Reproduce the text of the records below line for line, with no changes, and leave out the pictures.

○ ○ ○ ○ ○ ○ ○

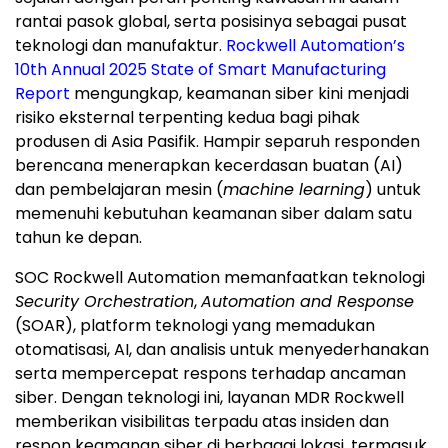
rantai pasok global, serta posisinya sebagai pusat
teknologi dan manufaktur.
Rockwell Automation’s
10
th
Annual 2025 State of Smart Manufacturing
Report
mengungkap, keamanan siber kini menjadi
risiko eksternal terpenting kedua bagi pihak
produsen di Asia Pasifik. Hampir separuh responden
berencana menerapkan kecerdasan buatan (AI)
dan pembelajaran mesin (
machine learning
) untuk
memenuhi kebutuhan keamanan siber dalam satu
tahun ke depan.
SOC Rockwell Automation memanfaatkan teknologi
Security Orchestration
,
Automation and Response
(SOAR), platform teknologi yang memadukan
otomatisasi, AI, dan analisis untuk menyederhanakan
serta mempercepat respons terhadap ancaman
siber. Dengan teknologi ini, layanan MDR Rockwell
memberikan visibilitas terpadu atas insiden dan
respon keamanan siber di berbagai lokasi, termasuk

○ ○ ○ ○ ○ ○ ○

TASK OUTPUT
rantai pasok global, serta posisinya sebagai pusat
teknologi dan manufaktur.
Rockwell Automation’s
10
th
Annual 2025 State of Smart Manufacturing
Report
mengungkap, keamanan siber kini menjadi
risiko eksternal terpenting kedua bagi pihak
produsen di Asia Pasifik. Hampir separuh responden
berencana menerapkan kecerdasan buatan (AI)
dan pembelajaran mesin (
machine learning
) untuk
memenuhi kebutuhan keamanan siber dalam satu
tahun ke depan.
SOC Rockwell Automation memanfaatkan teknologi
Security Orchestration
,
Automation and Response
(SOAR), platform teknologi yang memadukan
otomatisasi, AI, dan analisis untuk menyederhanakan
serta mempercepat respons terhadap ancaman
siber. Dengan teknologi ini, layanan MDR Rockwell
memberikan visibilitas terpadu atas insiden dan
respon keamanan siber di berbagai lokasi, termasuk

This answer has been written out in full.